We took advantage of O'Neil's presence to have a discussion with various MPIAers about interpolating grids of models (so that you can have a model defined everywhere in parameter space, but only compute it in full at a sparse set of points). He had various extremely useful points of advice. However, his reaction to the problem of interpolating 1-D LTE spectral models was not “do this kind of interpolation” but rather “I bet we can make the models run much, much, much faster!” So we downloaded the original Kurucz model paper [warning: huge PDF file] and began exegesis.
At Milky Way group meeting, various projects were discussed. Marie Martig (MPIA) and Maria Bergemann (MPIA) are both looking at how we might extract stellar ages from stellar spectra. Martig is looking at the dredge-up of elements from the core into the stellar exterior. Bergemann is looking at how extremely weak chromospheric emission might adjust (minutely) the shapes of the Balmer lines. Both of these projects are directly relevant to what Ness and I are doing with The Cannon.
After lunch, the PSF coffee had two impressive presentations. In the first, Nestor Espinoza (PUC Santiago/Chile) showed very impressive transmission spectroscopy of transiting planets. He has some spectral features that are hard to explain, but he notes that they might be caused by some systematic problems with the pipelines. They are taking reasonably high resolution (few thousand) spectra, but binning them down for analysis; it is interesting to think about what could be done with non-trivial binnings of the spectra, that are customized to particular questions.
In the second presentation, Florian Rodler (MPIA) took time-domain spectra in the red side of the K band to find the forest of molecular CO lines in the inner planet in the Upsilon Andromeda multi-planet system. This system is amazingly complicated, with two super-Jupiters with huge mutual inclination, large eccentricity, and a (circular) hot Jupiter. It sure doesn't look like it could be stable! The system properties are known from a combination of radial-velocity monitoring (of the main star), astrometric monitoring (of the center of light), and direct detection (of the molecular lines from the hot Jupiter).

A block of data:
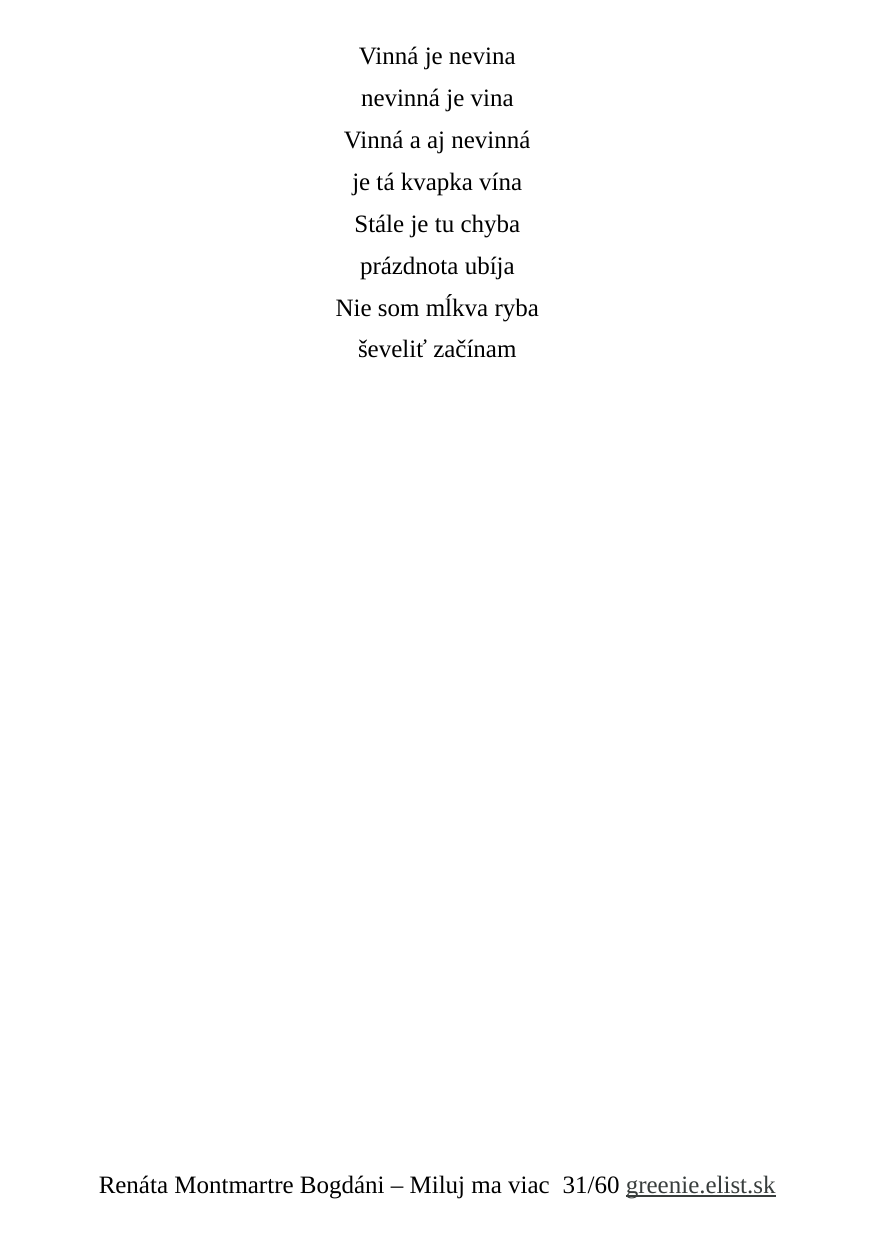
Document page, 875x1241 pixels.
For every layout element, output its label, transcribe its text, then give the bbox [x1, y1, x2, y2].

text nevinná je vina [41, 83, 833, 112]
text je tá kvapka vína [41, 167, 833, 196]
text Vinná je nevina [41, 41, 833, 70]
text Vinná a aj nevinná [41, 125, 833, 154]
text prázdnota ubíja [41, 251, 833, 279]
text Stále je tu chyba [41, 209, 833, 238]
text Nie som mĺkva ryba [41, 293, 833, 321]
text ševeliť začínam [41, 334, 833, 363]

• PROBLEM 1: According to the research notes, what kind of spectral resolution does Nestor Espinoza's team take before binning the spectra down?
• PROBLEM 2: Rewrite the paragraph of the research notes that begins "At Milky Way group meeting" as a short bulleted list that keeps its main facts.

• TASK SOLUTION 1: Reasonably high resolution, of a few thousand.

• TASK SOLUTION 2:
- Several projects were discussed at the Milky Way group meeting.
- Marie Martig (MPIA) and Maria Bergemann (MPIA) are both looking at ways to extract stellar ages from stellar spectra.
- Martig is studying the dredge-up of elements from the core to the stellar exterior.
- Bergemann is studying how extremely weak chromospheric emission might minutely change the shapes of the Balmer lines.
- Both projects bear directly on the work Ness and the writer are doing with The Cannon.